E sono stati piantati diversi chilometri di siepi. Quest’ultimo esce, timidamente, dai recinti protettivi che circondano le giovani piante per evitare che le lepri vengano a divorarle. Arroccato sul suo “Gator”, una sorta di quad perfezionato per gli spostamenti nella fattoria, Jean-Hervé Caugant nota che “è un lavoro piantare tutti questi alberi e poi mantenerli”.
Sotto la strada che porta ai campi sta emergendo un nuovo edificio. Jean-Hervé Caugant gira sorridente per il cantiere. Spesso è gratificante quando un bambino intraprende l’attività. Questo nuovo strumento di lavoro, a cui pensavano da mesi, ha una struttura interamente in legno, è ricoperto di pannelli solari e promette un certo comfort lavorativo, ma d’altro canto necessita che l’attività casearia continui. “Hai visto la nostra installazione? Cos’altro vuoi che facciamo? » Sono stati investiti più di un milione di euro.

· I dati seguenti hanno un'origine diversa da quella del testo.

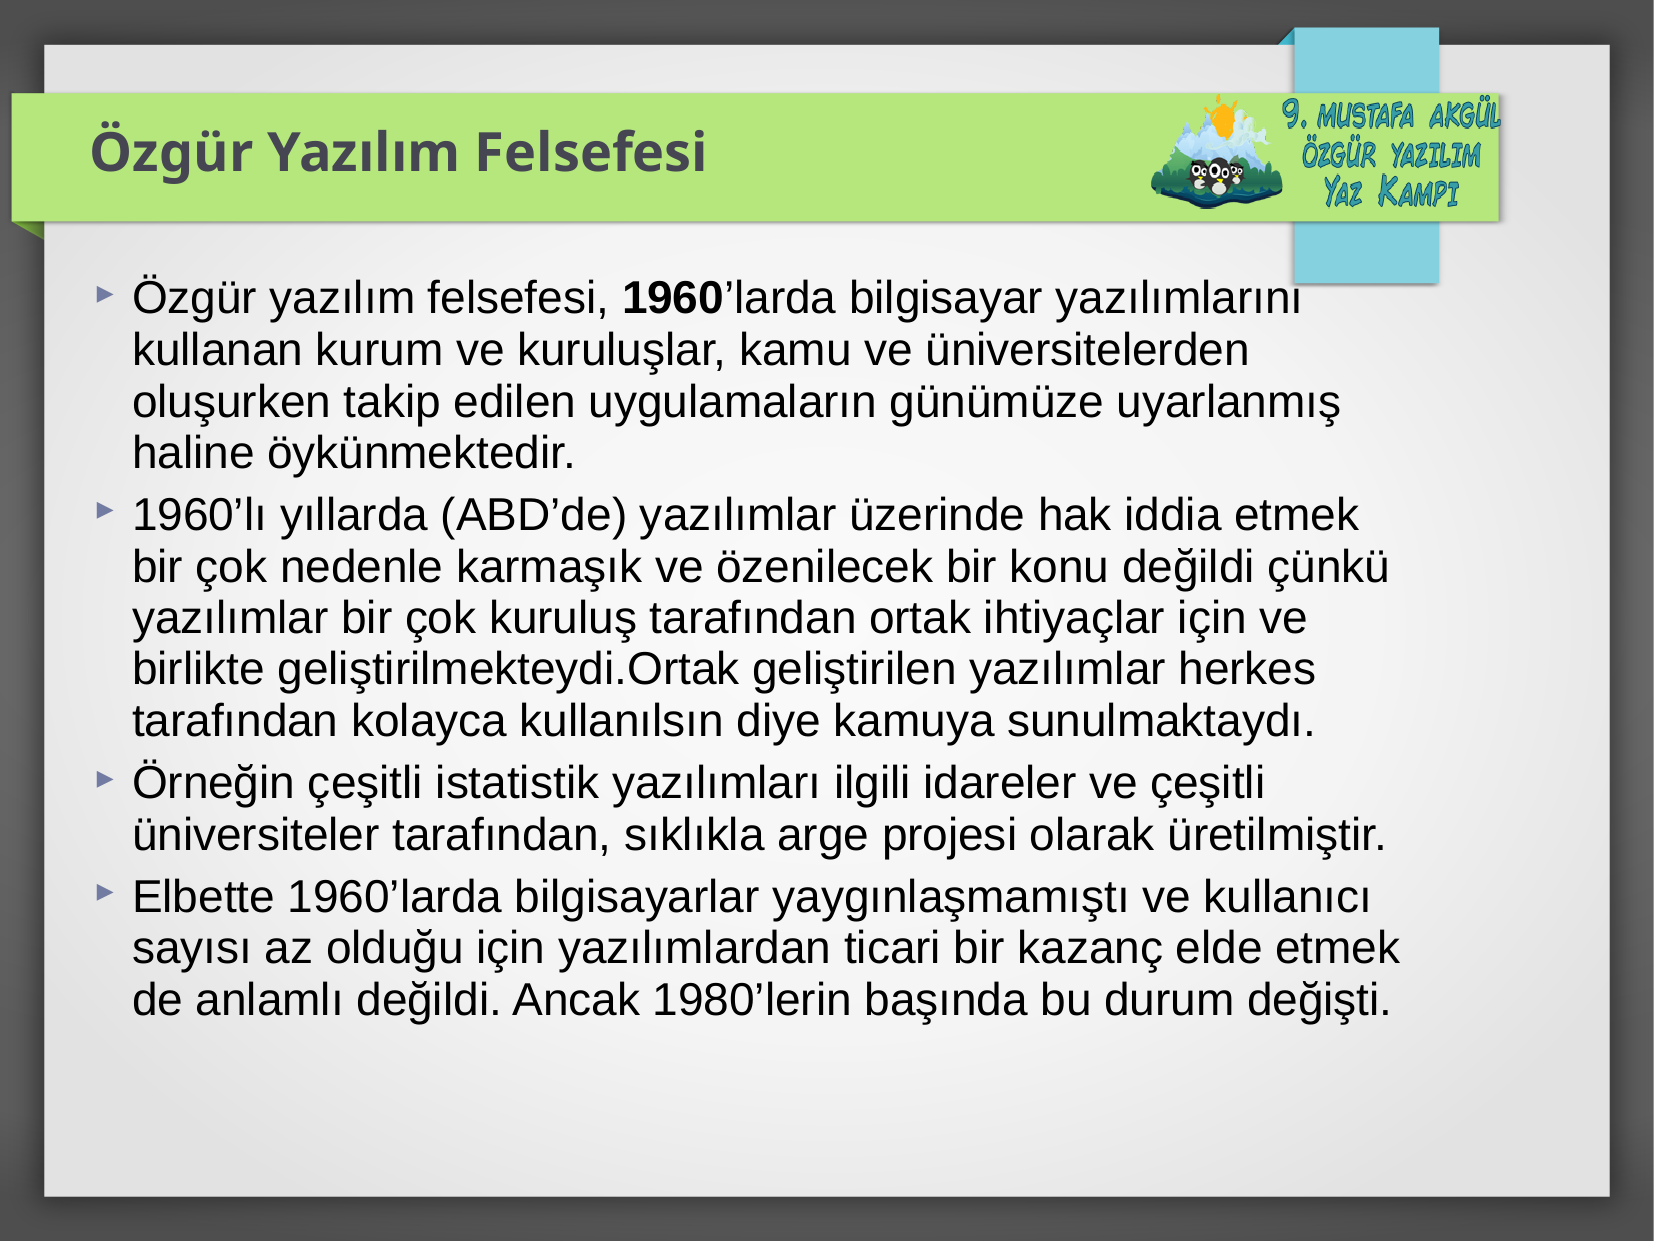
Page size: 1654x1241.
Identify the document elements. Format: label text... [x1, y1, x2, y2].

list Özgür yazılım felsefesi, 1960’larda bilgisayar yazılımlarını kullanan kurum ve kuruluşlar, kamu ve üniversitelerden oluşurken takip edilen uygulamaların günümüze uyarlanmış haline öykünmektedir. 1960’lı yıllarda (ABD’de) yazılımlar üzerinde hak iddia etmek bir çok nedenle karmaşık ve özenilecek bir konu değildi çünkü yazılımlar bir çok kuruluş tarafından ortak ihtiyaçlar için ve birlikte geliştirilmekteydi.Ortak geliştirilen yazılımlar herkes tarafından kolayca kullanılsın diye kamuya sunulmaktaydı. Örneğin çeşitli istatistik yazılımları ilgili idareler ve çeşitli üniversiteler tarafından, sıklıkla arge projesi olarak üretilmiştir. Elbette 1960’larda bilgisayarlar yaygınlaşmamıştı ve kullanıcı sayısı az olduğu için yazılımlardan ticari bir kazanç elde etmek de anlamlı değildi. Ancak 1980’lerin başında bu durum değişti. [79, 264, 1430, 1075]
picture [0, 0, 1654, 1241]
text_box Özgür Yazılım Felsefesi [74, 106, 863, 199]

I prestiti hanno durata di 10, 15 e 20 anni; che è una buona parte della carriera del giovane acquirente.
“Ciò che è difficile oggi è che non abbiamo più consumatori con noipensa Jean-Hervé. Ci sono persone che ci spiegano come dovremmo svolgere il lavoro, ma quando arriva il momento di consumare è diverso. L’atto del mangiare resta secondario. » Allo stesso tempo non incolpa loro, i consumatori. “So che tutto è caro, casa, energia, ecc. Ma oggi, ci diciamo, se non ci sono consumatori e se non c’è collezionista, dobbiamo continuare? » Alcuni agricoltori, stanchi di faticare, saranno sicuramente tentati dalle “deconversioni”, cioè dal passaggio dal biologico al non biologico…
Cosa cambierebbe alla Roz Avel se tornassero al convenzionale? «Troverei una certa flessibilità nella professione, e forse anche efficienzadice ironicamente Jean-Hervé Caugant. Avremmo meno stress nel diserbo del mais: al posto della zappatura potremmo usare il diserbante. Potremmo usare un repellente per la taccola [qui viennent picorer les semis, ndlr]utilizzeremmo mangime concentrato per le mucche, che migliorerebbe la loro resa…”

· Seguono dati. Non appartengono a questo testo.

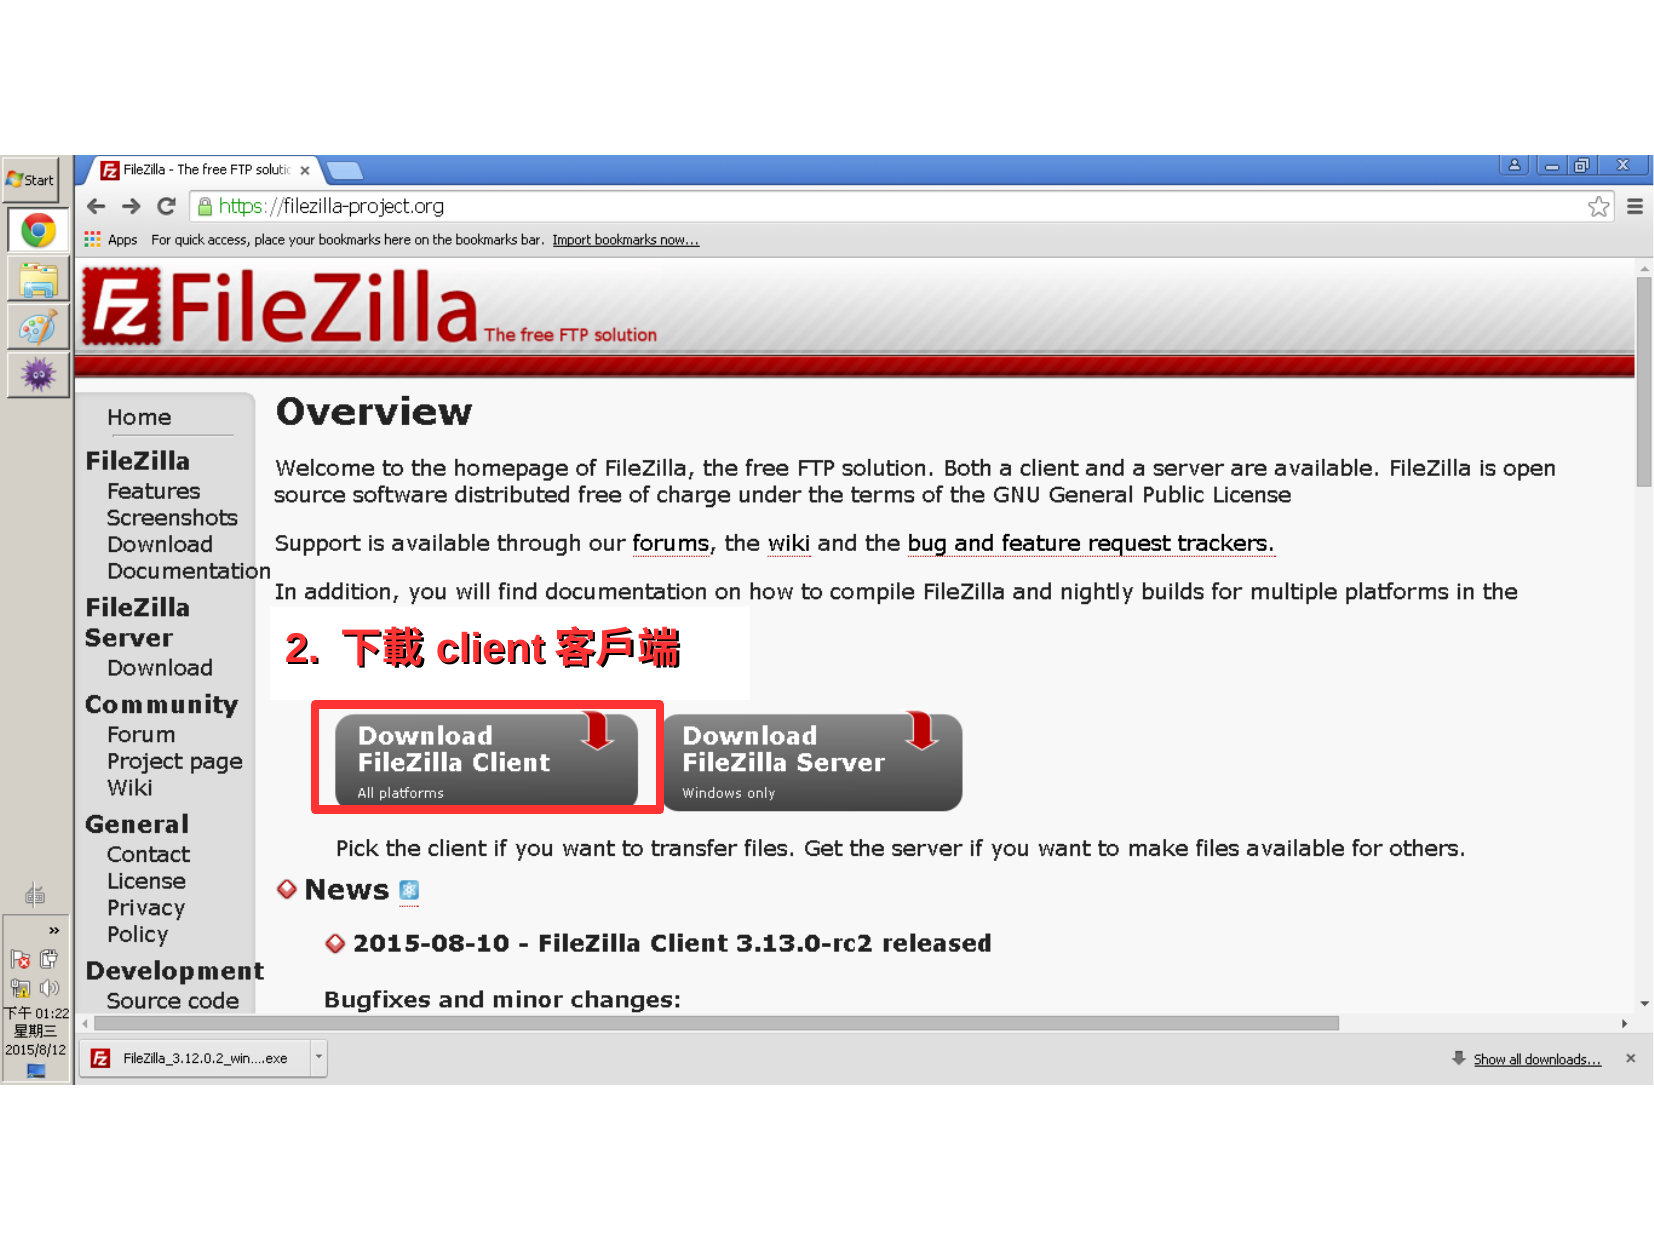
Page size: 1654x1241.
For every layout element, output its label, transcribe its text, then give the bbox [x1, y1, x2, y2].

In termini di cura degli animali ci sarebbero antibiotici, antinfiammatori, antierbe, ecc. “Nell’agricoltura biologica abbiamo il diritto di usare gli antibiotici, ma il meno possibile. È un altro modo di fare il lavoro. Lavoriamo per avere animali che non si ammalino, selezionandoli ad esempio. Facciamo le cose a monte, per non avere problemi, questo si impara con il tempo e l’impegno. » Jean-Hervé Caugant non è pronto ad abbandonare questo impegno. Il suo progetto, per il momento, è quindi quello di trovare un altro caseificio. Dato che ha due anni davanti a sé, è piuttosto fiducioso.

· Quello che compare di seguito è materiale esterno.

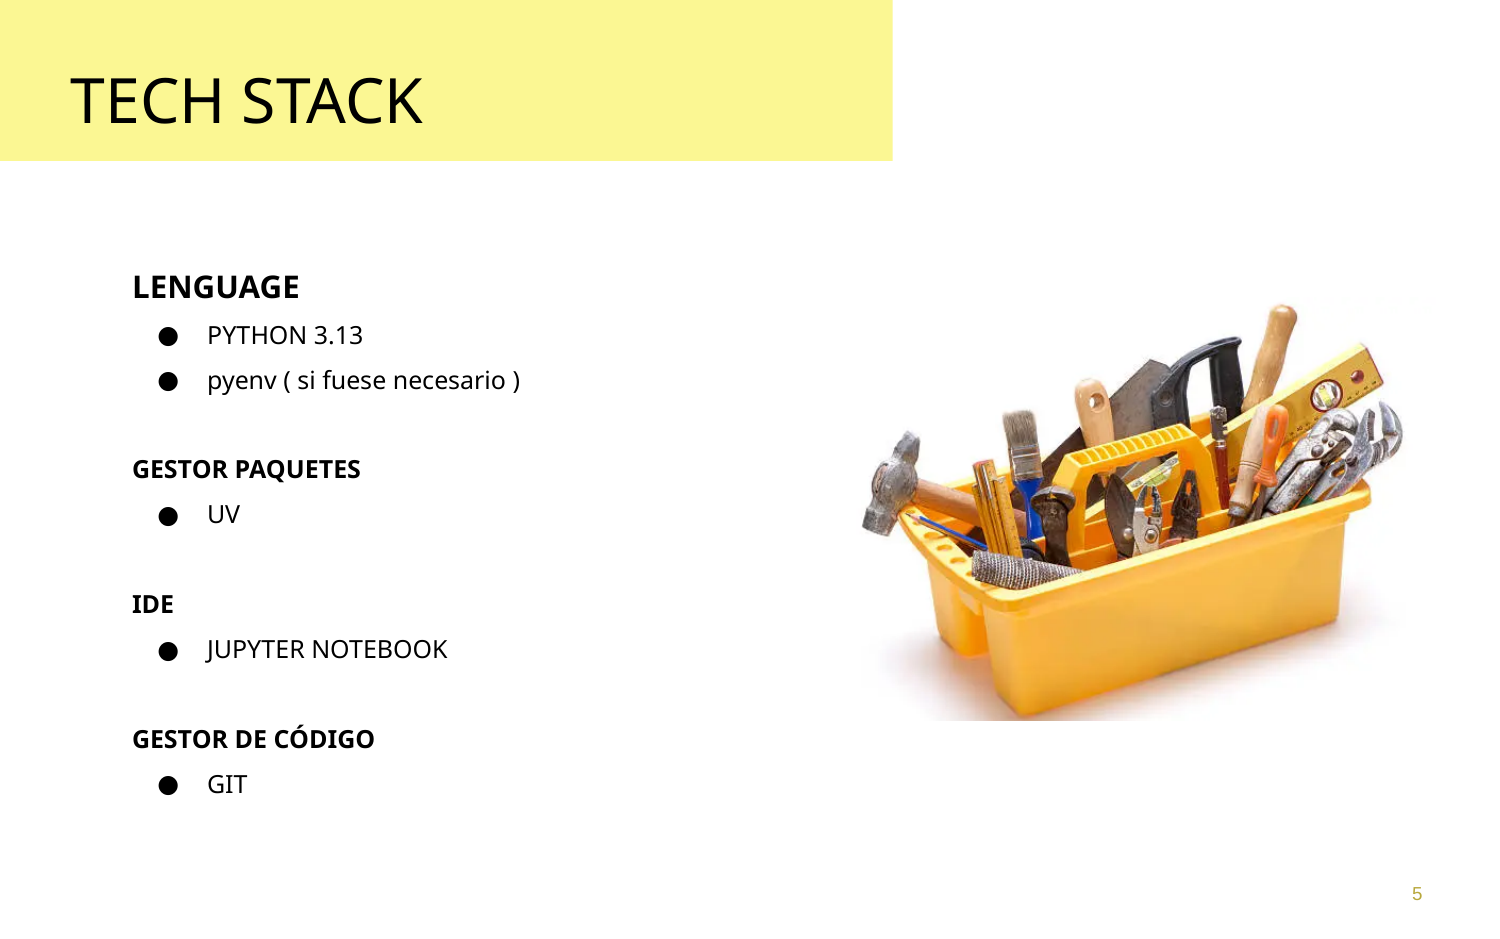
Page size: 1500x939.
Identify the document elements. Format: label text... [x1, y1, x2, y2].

slide_number <number> [1405, 880, 1434, 939]
title TECH STACK [68, 59, 820, 218]
text_box [0, 0, 893, 161]
picture [793, 297, 1444, 721]
text_box LENGUAGE PYTHON 3.13 pyenv ( si fuese necesario ) GESTOR PAQUETES UV IDE JUPYTER NOTEBOOK GESTOR DE CÓDIGO GIT [132, 218, 610, 844]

“Potrebbe essere Sill, Laïta, Sodiaal o Biolait…” Quest’ultima opzione è “allettante” per l’etica della struttura, che si comporta come un po’ un UFO nella terra degli orchi lattai; perché Biolait sostiene da trent’anni gli agricoltori biologici offrendo un prezzo stabile e identico per tutti gli allevatori, indipendentemente dall’ubicazione dell’azienda agricola e dal volume raccolto.
Ma la crisi del settore li ha recentemente costretti ad abbassare i prezzi e per Gaec de Roz Avel, “non è finanziariamente sostenibile”. Altra soluzione: il rispetto da parte delle autorità pubbliche della legge Egalim che impone il 20% di biologico nelle mense, lontano dall’attuale 6-10%. Il rispetto della soglia del 20% farebbe improvvisamente aumentare la necessità di prodotti lattiero-caseari, rendendo facile assorbire l’abbandono di Lactalis.